→ Selection
════════════════

And the Victims Are…

And the Victims Are…
The Horror Writer's Association Honors Their Own.
By:stacilayne
Updated: 06-14-2009

 

Special Stoker Weekend Report by Staci Layne Wilson
Photos: Enzo Giobbé  

 
I'm in a roomful of murderers. Plotters. Assassins. That unassuming man murdered a slew of innocent victims, leaving pools of gore in his wake. The guy he's talking to, the middle-aged father of three slipping a soft drink and dressed so casually, has killed only a few people. But no less brutally. He even seems to relish recounting these grisly deaths, the pleas for mercy — then going so far as to describe the discovery of the bodies, their further desecration under a coroner's blades, and their final, forever goodbyes sealed in coffins and buried in cold, acrid-smelling dirt. Deep-sixed without a care. That woman over there, the petite one with the feral smile; she likes sex with vampires.

════════════════

→ Data entries
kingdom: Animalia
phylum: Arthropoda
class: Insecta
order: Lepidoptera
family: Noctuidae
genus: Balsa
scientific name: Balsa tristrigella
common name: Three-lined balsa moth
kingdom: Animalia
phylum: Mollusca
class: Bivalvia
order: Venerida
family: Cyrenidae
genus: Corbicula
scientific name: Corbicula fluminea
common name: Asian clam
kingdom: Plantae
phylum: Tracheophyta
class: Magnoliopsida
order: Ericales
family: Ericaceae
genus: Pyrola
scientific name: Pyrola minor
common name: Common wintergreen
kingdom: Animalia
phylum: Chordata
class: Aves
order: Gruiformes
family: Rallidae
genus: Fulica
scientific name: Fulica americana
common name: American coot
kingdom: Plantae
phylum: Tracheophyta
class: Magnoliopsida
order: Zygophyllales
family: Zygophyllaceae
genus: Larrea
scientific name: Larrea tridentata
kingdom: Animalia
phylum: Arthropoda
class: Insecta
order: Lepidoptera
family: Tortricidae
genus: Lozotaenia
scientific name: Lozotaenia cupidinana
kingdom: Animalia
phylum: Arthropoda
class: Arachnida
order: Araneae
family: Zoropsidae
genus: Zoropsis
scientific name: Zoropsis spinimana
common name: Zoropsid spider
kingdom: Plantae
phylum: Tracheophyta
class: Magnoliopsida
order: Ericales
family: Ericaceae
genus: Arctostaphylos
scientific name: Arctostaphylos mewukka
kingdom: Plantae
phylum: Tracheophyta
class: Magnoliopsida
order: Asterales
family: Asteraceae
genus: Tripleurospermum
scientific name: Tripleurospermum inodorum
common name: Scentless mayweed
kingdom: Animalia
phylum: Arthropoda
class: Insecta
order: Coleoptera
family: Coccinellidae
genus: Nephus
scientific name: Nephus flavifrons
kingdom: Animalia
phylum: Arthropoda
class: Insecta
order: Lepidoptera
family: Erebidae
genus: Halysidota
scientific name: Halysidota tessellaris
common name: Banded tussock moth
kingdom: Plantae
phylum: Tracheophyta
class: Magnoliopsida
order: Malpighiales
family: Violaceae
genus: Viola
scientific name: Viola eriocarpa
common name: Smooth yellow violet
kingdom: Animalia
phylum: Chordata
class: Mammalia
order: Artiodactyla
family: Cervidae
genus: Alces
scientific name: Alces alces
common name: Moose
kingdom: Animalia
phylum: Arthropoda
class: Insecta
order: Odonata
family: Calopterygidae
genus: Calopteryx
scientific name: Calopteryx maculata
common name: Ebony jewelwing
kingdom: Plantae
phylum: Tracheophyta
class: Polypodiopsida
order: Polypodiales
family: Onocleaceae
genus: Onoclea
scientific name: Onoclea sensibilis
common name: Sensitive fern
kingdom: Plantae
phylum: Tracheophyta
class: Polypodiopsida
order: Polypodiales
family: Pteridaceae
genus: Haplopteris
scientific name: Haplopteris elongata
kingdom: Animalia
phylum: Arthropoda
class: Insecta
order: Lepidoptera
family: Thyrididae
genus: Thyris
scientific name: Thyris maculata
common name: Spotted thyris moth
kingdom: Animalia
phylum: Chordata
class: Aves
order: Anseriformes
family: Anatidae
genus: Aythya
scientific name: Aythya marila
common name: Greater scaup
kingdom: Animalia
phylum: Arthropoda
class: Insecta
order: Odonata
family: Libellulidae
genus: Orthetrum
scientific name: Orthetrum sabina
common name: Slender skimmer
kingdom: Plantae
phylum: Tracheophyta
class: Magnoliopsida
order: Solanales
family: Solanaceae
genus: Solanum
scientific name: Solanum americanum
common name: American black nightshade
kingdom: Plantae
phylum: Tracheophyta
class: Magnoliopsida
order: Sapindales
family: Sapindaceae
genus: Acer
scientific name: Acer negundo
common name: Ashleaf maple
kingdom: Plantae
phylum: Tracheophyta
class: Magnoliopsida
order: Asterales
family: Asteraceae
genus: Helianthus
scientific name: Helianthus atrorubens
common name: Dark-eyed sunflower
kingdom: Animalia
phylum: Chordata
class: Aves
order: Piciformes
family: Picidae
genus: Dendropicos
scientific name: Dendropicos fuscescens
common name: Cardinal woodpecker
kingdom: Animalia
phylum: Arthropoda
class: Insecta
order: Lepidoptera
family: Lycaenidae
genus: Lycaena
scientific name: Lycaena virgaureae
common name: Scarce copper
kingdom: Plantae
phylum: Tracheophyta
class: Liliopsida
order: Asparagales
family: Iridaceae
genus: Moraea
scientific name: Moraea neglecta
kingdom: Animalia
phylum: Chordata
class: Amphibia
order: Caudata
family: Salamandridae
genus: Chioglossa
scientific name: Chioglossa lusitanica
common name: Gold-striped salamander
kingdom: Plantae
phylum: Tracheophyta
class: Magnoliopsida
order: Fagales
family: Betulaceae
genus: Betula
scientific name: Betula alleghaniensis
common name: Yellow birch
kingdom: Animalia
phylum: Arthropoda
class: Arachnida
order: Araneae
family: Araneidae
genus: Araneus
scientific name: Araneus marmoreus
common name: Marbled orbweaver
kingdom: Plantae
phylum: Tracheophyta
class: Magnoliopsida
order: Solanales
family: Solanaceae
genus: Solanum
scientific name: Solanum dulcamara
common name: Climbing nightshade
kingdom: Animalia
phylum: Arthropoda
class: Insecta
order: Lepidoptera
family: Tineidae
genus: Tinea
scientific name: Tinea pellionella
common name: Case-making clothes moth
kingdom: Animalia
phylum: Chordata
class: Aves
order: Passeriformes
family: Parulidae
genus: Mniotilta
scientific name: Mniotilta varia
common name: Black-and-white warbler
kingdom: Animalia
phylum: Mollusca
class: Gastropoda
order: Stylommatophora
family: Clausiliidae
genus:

════════════════

→ Task set
[1] Translate this sentence from the Stoker weekend report into Spanish: "That unassuming man murdered a slew of innocent victims, leaving pools of gore in his wake."
[2] Who wrote the Stoker weekend report?
[3] Continue the Stoker weekend report from its last sentence.

→ Answer list
[1] Ese hombre sin pretensiones asesinó a un montón de víctimas inocentes, dejando charcos de sangre a su paso.

[2] Staci Layne Wilson.

[3]
 
It takes all kinds to write dark fiction. Some of the attendees at the this year's Horror Writers Association Weekend and (2008) Bram Stoker Awards parties and banquet are true legends of the genre, while others are merely pleased to hold down day jobs while they express themselves writing artistic novels for small presses, or creepy poetry for magazines you have probably never heard of. But no matter how famous or obscure, the membership of the HWA is a kind, nurturing, and encouraging clique.
 
On the weekend of June 12, 2009, in Burbank, CA., at the Marriott Airport Hotel and Convention Center, it was all about the writers. With the Pitchfest Screenwriters doing their thing in one building, and the HWA in another, there were nonstop courtyard crossovers as writers of all ilk traded stories and shared their wisdom with one another.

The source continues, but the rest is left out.